Etiologi rinitis alergi
Rinitis alergi melibatkan interaksi antara
lingkungan dengan predisposisi genetik dalam perkembangan penyakitnya. Faktor
genetik dan herediter sangat berperan pada ekspresi rinitis alergi (Adams,
Boies, Higler, 1997). Penyebab rinitis alergi tersering adalah alergen inhalan
pada dewasa dan ingestan pada anak-anak. Pada anak-anak sering disertai gejala
alergi lain, seperti urtikaria dan gangguan pencernaan. Penyebab rinitis alergi
dapat berbeda tergantung dari klasifikasi. Beberapa pasien sensitif terhadap
beberapa alergen. Alergen yang menyebabkan rinitis alergi musiman biasanya
berupa serbuk sari atau jamur. Rinitis alergi perenial (sepanjang tahun)
diantaranya debu tungau, terdapat dua spesies utama tungau yaitu
Dermatophagoides farinae dan Dermatophagoides pteronyssinus, jamur, binatang peliharaan
seperti kecoa dan binatang pengerat. Faktor resiko untuk terpaparnya debu
tungau biasanya karpet serta sprai tempat tidur, suhu yang tinggi, dan faktor
kelembaban udara. Kelembaban yang tinggi merupakan faktor resiko untuk untuk
tumbuhnya jamur. Berbagai pemicu yang bisa berperan dan memperberat adalah
beberapa faktor nonspesifik diantaranya asap rokok, polusi udara, bau aroma
yang kuat atau merangsang dan perubahan cuaca (Becker, 1994).
Berdasarkan
cara masuknya allergen dibagi atas:
- Alergen Inhalan, yang masuk bersama dengan udara pernafasan, misalnya debu rumah, tungau, serpihan epitel dari bulu binatang serta jamur.

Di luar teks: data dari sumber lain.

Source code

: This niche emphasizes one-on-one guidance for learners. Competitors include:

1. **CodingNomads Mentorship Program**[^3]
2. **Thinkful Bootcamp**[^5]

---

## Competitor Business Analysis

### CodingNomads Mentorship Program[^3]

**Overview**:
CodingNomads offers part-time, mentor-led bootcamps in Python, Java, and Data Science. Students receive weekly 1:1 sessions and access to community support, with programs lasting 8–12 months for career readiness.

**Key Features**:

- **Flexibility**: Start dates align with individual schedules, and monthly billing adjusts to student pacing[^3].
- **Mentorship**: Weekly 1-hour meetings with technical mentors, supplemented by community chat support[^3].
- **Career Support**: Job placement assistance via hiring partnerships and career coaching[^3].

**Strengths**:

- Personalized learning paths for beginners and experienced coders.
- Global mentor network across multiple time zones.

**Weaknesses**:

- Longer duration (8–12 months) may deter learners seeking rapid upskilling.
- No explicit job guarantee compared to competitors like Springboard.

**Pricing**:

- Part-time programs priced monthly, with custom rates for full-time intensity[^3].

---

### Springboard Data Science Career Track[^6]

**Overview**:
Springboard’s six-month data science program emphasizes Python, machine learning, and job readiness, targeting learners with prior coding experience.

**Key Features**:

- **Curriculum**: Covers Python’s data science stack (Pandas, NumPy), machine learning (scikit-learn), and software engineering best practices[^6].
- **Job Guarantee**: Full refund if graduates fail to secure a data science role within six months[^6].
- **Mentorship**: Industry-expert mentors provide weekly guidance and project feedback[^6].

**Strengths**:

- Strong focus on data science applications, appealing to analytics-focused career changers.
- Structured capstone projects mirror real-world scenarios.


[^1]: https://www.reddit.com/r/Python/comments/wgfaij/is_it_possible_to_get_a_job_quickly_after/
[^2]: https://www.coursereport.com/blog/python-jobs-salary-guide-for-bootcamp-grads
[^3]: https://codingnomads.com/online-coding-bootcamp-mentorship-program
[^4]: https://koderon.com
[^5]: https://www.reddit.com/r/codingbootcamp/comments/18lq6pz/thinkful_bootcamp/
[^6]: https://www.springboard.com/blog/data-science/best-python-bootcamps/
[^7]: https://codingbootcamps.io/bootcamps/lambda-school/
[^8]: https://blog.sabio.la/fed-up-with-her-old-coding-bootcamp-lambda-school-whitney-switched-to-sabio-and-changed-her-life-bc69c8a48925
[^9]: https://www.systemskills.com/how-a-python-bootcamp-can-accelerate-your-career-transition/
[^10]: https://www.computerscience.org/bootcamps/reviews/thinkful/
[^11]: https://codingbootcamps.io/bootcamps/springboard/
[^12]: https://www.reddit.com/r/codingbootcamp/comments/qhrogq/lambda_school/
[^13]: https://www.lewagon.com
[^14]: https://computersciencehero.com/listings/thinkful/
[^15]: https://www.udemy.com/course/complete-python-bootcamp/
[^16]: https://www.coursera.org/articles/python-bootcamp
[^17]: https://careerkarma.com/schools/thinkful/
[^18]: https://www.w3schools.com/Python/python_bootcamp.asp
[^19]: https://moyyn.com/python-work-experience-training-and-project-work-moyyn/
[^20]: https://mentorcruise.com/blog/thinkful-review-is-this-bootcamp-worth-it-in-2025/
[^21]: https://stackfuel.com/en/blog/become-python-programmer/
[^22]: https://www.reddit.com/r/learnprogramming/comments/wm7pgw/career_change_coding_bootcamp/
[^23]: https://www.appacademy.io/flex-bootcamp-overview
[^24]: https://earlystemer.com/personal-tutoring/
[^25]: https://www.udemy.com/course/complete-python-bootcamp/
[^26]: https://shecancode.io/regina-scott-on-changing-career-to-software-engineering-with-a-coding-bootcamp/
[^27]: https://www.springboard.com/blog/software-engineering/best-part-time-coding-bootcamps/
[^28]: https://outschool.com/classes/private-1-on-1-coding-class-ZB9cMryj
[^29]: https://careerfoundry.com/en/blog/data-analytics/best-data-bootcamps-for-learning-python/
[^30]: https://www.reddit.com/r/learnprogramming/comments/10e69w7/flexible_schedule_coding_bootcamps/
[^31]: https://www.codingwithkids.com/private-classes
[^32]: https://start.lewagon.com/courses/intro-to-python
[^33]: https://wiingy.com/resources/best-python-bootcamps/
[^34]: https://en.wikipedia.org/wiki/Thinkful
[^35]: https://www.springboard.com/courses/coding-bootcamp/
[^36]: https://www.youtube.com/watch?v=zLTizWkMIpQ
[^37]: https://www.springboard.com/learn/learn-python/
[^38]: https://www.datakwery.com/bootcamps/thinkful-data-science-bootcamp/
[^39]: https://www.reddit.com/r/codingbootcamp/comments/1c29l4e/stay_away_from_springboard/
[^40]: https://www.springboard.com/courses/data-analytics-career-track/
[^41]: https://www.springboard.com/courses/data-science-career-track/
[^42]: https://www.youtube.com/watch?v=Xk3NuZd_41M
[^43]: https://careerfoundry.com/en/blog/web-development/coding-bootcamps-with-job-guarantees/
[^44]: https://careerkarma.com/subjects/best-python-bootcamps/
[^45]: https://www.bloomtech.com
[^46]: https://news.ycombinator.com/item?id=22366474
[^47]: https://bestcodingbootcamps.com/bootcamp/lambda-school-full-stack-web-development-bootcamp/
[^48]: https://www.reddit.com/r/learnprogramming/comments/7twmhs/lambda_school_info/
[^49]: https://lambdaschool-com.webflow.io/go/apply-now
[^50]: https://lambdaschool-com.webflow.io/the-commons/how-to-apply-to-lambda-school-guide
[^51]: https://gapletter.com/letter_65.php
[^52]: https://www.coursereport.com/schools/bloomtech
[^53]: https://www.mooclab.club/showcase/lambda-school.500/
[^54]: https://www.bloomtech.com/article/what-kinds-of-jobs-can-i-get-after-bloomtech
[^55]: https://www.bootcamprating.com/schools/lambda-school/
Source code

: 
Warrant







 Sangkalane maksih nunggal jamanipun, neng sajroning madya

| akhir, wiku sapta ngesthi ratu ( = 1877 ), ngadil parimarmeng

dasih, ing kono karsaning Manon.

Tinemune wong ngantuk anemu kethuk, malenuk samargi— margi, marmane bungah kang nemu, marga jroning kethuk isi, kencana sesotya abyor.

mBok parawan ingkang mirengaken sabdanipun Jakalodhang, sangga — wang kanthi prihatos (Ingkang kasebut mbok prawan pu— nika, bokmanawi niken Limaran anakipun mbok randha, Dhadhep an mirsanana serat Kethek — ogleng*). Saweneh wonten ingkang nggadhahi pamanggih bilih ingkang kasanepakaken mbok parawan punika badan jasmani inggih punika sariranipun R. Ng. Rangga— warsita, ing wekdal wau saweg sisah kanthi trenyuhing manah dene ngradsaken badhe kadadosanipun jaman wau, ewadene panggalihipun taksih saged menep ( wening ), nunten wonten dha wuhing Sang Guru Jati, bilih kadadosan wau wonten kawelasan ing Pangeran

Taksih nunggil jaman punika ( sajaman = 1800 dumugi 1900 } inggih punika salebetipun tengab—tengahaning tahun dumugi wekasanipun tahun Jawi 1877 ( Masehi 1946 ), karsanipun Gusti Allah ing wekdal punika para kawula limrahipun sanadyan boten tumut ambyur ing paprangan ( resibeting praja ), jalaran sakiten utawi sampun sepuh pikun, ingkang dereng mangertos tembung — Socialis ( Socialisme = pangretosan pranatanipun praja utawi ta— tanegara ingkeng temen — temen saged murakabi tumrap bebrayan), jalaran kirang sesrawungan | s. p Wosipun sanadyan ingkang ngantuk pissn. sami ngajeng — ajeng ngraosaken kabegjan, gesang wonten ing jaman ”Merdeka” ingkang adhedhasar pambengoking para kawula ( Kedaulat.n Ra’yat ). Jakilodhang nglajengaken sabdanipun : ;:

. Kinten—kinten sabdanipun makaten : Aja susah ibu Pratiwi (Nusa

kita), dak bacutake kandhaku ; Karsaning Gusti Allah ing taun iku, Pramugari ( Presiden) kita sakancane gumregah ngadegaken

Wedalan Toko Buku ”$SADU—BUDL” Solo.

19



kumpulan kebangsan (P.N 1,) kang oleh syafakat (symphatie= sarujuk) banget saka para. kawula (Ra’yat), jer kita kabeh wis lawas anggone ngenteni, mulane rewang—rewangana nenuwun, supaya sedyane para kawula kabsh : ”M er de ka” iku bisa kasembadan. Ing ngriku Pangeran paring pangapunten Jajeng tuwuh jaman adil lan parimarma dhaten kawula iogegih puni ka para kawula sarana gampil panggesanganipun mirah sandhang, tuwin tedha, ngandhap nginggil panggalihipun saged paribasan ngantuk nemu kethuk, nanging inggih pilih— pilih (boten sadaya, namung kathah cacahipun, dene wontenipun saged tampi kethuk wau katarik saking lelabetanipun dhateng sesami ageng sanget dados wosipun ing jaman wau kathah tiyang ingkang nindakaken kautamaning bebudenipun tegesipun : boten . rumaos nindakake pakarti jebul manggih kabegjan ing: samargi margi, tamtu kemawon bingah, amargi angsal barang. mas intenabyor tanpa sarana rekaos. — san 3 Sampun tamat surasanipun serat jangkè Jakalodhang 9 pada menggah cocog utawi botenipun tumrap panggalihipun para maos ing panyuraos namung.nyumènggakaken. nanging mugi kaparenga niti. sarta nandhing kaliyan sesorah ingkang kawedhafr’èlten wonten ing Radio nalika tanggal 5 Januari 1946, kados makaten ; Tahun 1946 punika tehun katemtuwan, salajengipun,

- Alergen Ingestan, yang masuk ke saluran cerna, berupa makanan, misalnya susu, telur, coklat, ikan dan udang.
- Alergen Injektan, yang masuk melalui suntikan atau tusukan, misalnya penisilin atau sengatan lebah.
- Alergen Kontaktan, yang masuk melalui kontak dengan kulit atau jaringan mukosa, misalnya bahan kosmetik atau perhiasan (Kaplan, 2003).
Patofisiologi rinitis alergi
Rinitis alergi merupakan suatu penyakit
inflamasi yang diawali dengan tahap sensitisasi dan diikuti dengan reaksi
alergi. Reaksi alergi terdiri dari 2 fase yaitu immediate phase allergic
reaction atau reaksi alergi fase cepat (RAFC) yang berlangsung sejak kontak
dengan alergen sampai 1 jam setelahnya dan late phase allergic reaction atau
reaksi alergi fase lambat (RAFL) yang berlangsung 2-4 jam dengan puncak 6-8 jam
(fase hiperreaktivitas) setelah pemaparan dan dapat berlangsung 24-48 jam.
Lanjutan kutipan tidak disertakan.